Perhaps that is because the true “moral concern” at work is the desire to punish two politically unpopular groups: women who need second trimester abortions and the doctors who perform them. As Justice Ginsburg further noted:
The Court’s hostility to the right Roe and Casey secured is not concealed. Throughout, the opinion refers to obstetrician-gynecologists and surgeons who perform abortions not by the titles of their medical specialties, but by the pejorative label “abortion doctor.” A fetus is described as an “unborn child,” and as a “baby,” second-trimester, previability abortions are referred to as “late-term,” and the reasoned medical judgments of highly trained doctors are dismissed as “preferences” motivated by “mere convenience.” (internal citations omitted).Indeed, there’s an even more devastating idea at work in the majority opinion: the idea that women need to be saved from their own bad decisions. Without any evidence and only citing to an amicus brief, the majority decided that, notwithstanding the potential health risks, it is acceptable to take away all women’s options because some women may later regret their decision. Justice Ginsburg again disagreed:
the Court invokes an antiabortion shibboleth for which it concededly has no reliable evidence: Women who have abortions come to regret their choices, and consequently suffer from “[s]evere depression and loss of esteem.” Because of women’s fragile emotional state and because of the “bond of love the mother has for her child,” the Court worries, doctors may withhold information about the nature of the intact D&E procedure.

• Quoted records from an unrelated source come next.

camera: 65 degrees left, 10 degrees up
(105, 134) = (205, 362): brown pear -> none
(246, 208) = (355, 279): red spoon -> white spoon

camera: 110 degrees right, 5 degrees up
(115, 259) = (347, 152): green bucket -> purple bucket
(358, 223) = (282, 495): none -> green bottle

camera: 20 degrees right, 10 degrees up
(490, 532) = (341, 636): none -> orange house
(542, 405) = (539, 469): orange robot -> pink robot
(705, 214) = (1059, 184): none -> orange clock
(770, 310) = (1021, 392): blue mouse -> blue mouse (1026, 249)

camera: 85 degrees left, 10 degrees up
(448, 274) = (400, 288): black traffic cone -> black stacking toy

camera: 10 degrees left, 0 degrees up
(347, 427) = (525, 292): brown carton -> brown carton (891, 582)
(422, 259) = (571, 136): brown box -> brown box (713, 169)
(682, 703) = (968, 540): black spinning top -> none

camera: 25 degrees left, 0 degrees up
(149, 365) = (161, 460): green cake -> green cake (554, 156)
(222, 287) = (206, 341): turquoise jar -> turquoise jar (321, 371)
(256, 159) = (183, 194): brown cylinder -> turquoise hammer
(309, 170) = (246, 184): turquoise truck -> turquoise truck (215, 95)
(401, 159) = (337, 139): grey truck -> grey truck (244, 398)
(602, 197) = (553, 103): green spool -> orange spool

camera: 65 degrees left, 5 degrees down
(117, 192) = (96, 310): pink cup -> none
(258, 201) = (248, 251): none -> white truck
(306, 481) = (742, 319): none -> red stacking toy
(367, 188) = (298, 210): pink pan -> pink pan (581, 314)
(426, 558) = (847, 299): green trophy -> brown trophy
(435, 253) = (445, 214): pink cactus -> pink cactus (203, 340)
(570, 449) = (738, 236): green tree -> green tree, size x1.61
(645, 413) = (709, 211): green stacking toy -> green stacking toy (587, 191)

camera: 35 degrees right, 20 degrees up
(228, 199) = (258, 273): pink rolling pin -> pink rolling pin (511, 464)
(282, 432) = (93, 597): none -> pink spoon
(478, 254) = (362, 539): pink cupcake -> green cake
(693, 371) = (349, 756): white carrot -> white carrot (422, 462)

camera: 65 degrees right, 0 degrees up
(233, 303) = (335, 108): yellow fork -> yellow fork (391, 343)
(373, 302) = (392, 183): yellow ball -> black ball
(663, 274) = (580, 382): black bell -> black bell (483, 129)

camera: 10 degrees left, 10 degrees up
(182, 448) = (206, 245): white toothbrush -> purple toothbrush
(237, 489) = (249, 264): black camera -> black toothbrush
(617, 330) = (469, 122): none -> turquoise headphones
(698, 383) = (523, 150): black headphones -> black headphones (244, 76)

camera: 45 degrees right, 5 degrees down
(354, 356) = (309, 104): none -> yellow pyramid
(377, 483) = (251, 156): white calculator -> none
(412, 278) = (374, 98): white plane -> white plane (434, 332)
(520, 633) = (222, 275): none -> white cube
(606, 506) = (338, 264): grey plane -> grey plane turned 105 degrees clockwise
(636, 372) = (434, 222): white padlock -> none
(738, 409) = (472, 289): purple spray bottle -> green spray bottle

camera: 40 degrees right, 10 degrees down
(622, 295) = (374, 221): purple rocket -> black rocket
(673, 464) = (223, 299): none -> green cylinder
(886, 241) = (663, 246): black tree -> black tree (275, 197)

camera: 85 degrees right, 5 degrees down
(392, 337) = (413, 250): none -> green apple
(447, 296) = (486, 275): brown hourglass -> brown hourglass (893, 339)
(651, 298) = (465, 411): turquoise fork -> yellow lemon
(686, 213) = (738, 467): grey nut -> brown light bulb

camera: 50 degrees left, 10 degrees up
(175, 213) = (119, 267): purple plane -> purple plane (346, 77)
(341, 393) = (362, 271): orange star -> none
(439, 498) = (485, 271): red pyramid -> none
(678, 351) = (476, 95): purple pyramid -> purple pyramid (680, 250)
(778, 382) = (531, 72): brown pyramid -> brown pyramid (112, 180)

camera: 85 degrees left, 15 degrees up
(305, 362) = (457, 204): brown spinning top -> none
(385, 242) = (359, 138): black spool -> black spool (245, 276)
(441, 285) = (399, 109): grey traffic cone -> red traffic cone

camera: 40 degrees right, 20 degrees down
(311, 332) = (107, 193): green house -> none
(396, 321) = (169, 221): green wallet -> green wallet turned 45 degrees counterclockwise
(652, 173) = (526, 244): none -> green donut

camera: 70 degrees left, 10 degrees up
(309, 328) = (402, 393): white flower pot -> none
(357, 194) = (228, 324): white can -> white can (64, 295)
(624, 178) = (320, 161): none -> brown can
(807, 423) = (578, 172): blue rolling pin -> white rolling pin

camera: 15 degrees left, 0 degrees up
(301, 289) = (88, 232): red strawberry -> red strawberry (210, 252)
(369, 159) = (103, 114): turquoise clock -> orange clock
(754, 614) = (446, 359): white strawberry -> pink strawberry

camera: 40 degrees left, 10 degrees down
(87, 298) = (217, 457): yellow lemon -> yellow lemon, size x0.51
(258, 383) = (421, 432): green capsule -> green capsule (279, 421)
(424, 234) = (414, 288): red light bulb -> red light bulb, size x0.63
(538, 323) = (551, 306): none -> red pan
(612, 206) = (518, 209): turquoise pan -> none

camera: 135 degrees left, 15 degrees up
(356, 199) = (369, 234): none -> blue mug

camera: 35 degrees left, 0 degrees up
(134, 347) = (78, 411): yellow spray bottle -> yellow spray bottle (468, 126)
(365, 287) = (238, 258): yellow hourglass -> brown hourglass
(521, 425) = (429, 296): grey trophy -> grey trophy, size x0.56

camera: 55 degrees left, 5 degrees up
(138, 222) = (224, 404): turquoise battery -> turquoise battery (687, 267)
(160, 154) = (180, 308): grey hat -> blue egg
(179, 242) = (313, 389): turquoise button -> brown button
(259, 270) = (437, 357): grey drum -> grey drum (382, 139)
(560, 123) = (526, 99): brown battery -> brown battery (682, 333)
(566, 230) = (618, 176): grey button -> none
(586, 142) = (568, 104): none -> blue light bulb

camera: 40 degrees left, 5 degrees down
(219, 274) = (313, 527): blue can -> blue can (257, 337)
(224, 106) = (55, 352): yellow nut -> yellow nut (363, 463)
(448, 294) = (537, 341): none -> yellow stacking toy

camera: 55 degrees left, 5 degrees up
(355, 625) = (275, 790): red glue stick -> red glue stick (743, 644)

The solution the Court approves, then, is not to require doctors to inform women, accurately and adequately, of the different procedures and their attendant risks. Instead, the Court deprives women of the right to make an autonomous choice, even at the expense of their safety. (internal citations omitted).What explains the Court’s sudden shift away from protecting individual liberties from the tyranny of the moral majority? Undoubtedly, the Carhart decision speaks volumes about what the retirement of Justice Sandra Day O’Connor means for the Court and the country as a whole. Although O’Connor sided with the Court’s more conservative justices on many issues, she stood up for key values like individual autonomy, and women’s equality and right to choose.
For example, Justice O’Connor concurred with the result in Lawrence, explaining that the law in question violated the Equal Protection Clause of the Fourteenth Amendment because “we have never held that moral disapproval, without any other asserted state interest, is a sufficient rationale under the Equal Protection Clause to justify a law that discriminates among groups of persons.”
Likewise, Justice O’Connor joined Justice Ginsburg’s majority decision in United States v. Virginia, which held that women could not be excluded from the Virginia Military Institute based on stereotypes about their abilities and preferences. The Court held that the government cannot rely on “overbroad generalizations” about the “talents, capacities, or preferences” of women., as “[s]uch judgments have . . . impeded . . . women’s progress toward full citizenship stature throughout our Nation’s history.”
Finally, it hardly needs mentioning that Justice O’Connor was a key vote in several recent Supreme Court decisions that defended women’s autonomy, health, and well-being in the face of overly restrictive abortion laws.
Although Justice Kennedy wrote the majority opinion in Lawrence and joined the majority opinion in U.S. v. Virginia, his analysis in Carhart seriously calls into question the premises on which these very important cases rest. Most certainly, had Justice O’Connor remained on the Court, the result would have been different. Instead, she was replaced with Justice Alito, whose hostility to individual rights has long been apparent. Given the Court’s dramatic shift, whatever remains of our vital rights in these areas is now hanging by a very thin thread.